Passage shown:
▼▼▼

So now we have the Multiple Impact Bullet. This one does the R.I.P. round one better by not having to wait until it impacts a target to fragment. The M.I.P. comes out of the muzzle deploying three tethered satellite projectiles attached to the main one. It’s a design you would have thought the armorer for the Gambino crime family would have developed. “See boss, we tie these t’ree pieces of lead to da bullet wit pieces of piano wire. It comes out spinning, and if you miss wit da bullet, the piano wire strangles the mook.” Doubtlessly followed with a Ba Da Bing, Ba Da Boom.

▲▲▲

Given data:
▼▼▼

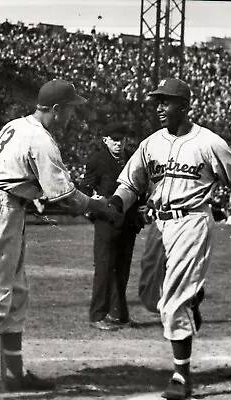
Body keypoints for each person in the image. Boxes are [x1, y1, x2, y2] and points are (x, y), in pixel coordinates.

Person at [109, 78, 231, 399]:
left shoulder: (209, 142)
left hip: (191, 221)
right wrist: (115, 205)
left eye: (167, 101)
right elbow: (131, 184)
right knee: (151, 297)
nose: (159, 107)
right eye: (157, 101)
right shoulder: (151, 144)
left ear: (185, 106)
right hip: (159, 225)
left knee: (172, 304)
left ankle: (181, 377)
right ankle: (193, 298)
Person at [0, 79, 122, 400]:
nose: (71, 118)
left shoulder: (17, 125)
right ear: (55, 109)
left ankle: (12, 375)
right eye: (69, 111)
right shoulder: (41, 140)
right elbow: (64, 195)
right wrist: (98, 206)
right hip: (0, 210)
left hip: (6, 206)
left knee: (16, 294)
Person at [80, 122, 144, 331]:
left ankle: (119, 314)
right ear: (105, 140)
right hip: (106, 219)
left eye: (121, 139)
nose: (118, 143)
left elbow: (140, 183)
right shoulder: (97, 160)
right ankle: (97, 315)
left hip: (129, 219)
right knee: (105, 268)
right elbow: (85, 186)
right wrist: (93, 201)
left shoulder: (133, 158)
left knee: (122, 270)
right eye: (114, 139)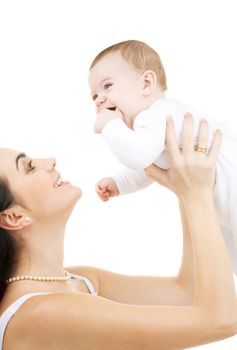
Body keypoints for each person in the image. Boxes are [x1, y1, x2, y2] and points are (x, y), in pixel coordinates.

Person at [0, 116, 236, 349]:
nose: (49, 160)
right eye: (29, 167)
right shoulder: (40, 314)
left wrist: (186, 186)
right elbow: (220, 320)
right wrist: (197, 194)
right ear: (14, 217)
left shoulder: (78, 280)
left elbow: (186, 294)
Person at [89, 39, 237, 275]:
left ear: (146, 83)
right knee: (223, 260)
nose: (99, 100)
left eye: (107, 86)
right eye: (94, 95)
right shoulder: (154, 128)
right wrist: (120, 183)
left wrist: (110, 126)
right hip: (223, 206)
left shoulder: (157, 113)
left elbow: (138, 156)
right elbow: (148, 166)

▲▲▲

Task requirements: Based on the Multiple Impact Bullet passage, say whether each statement agrees with it: (a) the M.I.P. must impact a target before it fragments; (b) the M.I.P. deploys three tethered satellite projectiles as it leaves the muzzle; (c) the passage states that the armorer for the Gambino crime family developed the design. Answer yes or no for each, quoting the deciding words. The rows were drawn from a separate source.

Answer box:
(a) No: "by not having to wait until it impacts a target to fragment."
(b) Yes: "The M.I.P. comes out of the muzzle deploying three tethered satellite projectiles attached to the main one."
(c) No: "It’s a design you would have thought the armorer for the Gambino crime family would have developed."